Other than that things are looking really good, a little sun burn, but it does not appear to be something that will pose a major issue with wine quality. The grapes that have been burned have completely dried up and I suspect they will fall out of the cluster before or during harvest.

 

Ken’s Journal: FFA/Ag program at Yamhill Carlton High School

Yamhill Carlton High School
Photo credit: www.ci.carlton.or.us

Dear Friends,

We have been fortunate to have an active and engaged FFA/Ag program at Yamhill Carlton High School.  I have been very impressed with the young men and women who are involved in this program.  They look you in the eye, have a firm handshake and are polite and respectful.   The program is far more than the usual image of kids with animals they have raised at the county fair.  I’ve had the pleasure of judging speech contests and employment interview contests.  Ivory Duyn, who has worked with us since the age of 14, went to the nationals with her Ag Marketing Development project as a senior.

The Ag classes taught at the high school have been based on the traditional farming that has been done in the region.  The curriculum included nursery work, animal sciences, greenhouse production, soil science, Ag mechanics and natural resources.

Photo credit: Yamhill-Carlton AVA

Grape farming (viticulture) is relatively new to the region.   David Lett and Charles Coury were the first to plant vines in the area in 1965.  The industry has grown significantly since that humble start.  Yamhill County now boasts over 300 vineyards (three times that of any other Oregon county) and 6,500 acres planted (twice that of any other Oregon county).  We are real now and it looks like we are here to stay.

This last year I began to formulate a way that our industry could provide a significant giveback to the local Ag/FFA kids in our community.   It began with a meeting of the Yamhill Carlton Winegrowers board which includes yours truly.  I spoke with the board members about our growing economic impact in Yamhill County and of opportunities for the youth in our community to potentially benefit from that.  I asked for their blessing to pursue the creation of a viticulture curriculum at the high school and the establishment of a working vineyard on the school property historically farmed for grain.

Next up was a call to my friend Cheryl Roberts, president of Chemeketa Community College.  Chemeketa has an existing wine and grape program that I hoped to tie in neatly with the high school.  Cheryl generously provided the help of her curriculum writers Trish Conlon and Johnny Mack to help make sure any high school program developed would seamlessly transition to theirs including earning community college credits for participation in the FFA program while in high school.

With the Chemeketa support I contacted the school principal, Jim Orth,and the FFA coordinator, Nichole Eskelson and laid out our plans for establishment of the curriculum and “land lab”.   They were more than excited.  They both immediately grasped the new opportunities available to their students.  It was a new path previously unavailable to these students and it might mean the difference in keeping our youth in the area.

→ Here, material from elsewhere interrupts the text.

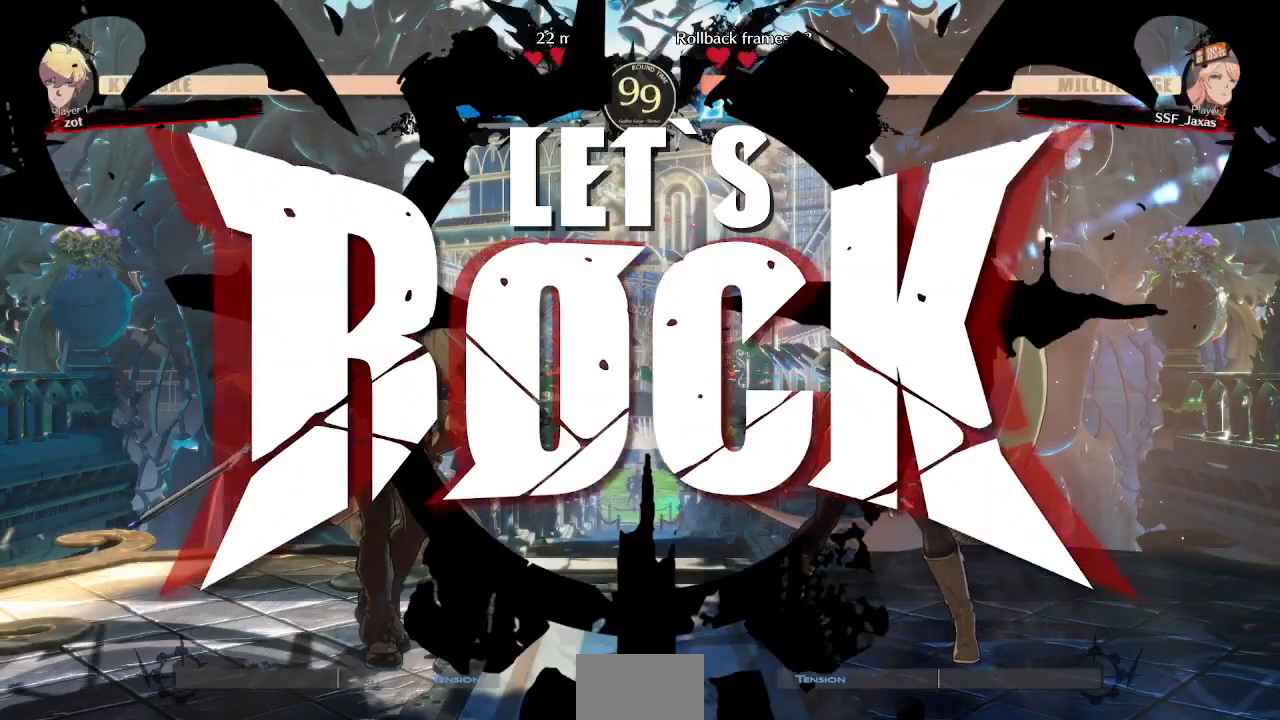
{"dt_ms": 500, "buttons": ["TRIANGLE", "DPAD_RIGHT"], "events": [[267, "DPAD_UP", "down"], [350, "TRIANGLE", "down"], [400, "DPAD_UP", "up"]]}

The entire group met several times and I had terrific support from fellow growers Carla Chambers,  John Hirschy and Joel Kiff in moving the process forward.  Once curriculum was developed we approached the school board and asked for their approval.  The support from the school board was unanimous and heartening.

Fundraising efforts for the first vineyard acre are underway. The FFA program expects to plant its first acre of vineyard in 2013. The Yamhill Carlton AVA raised the first $1980 of the $20,000 budget for the first acre via a raffle at its spring consumer tasting. AVA members have made cash contributions and committed to making additional contributions in cash and in kind. All contributions are deeply appreciated.  Yamhill Carlton will be the first high school to have a viticulture curriculum and accompanying vineyard in the State of Oregon.   Pretty awesome.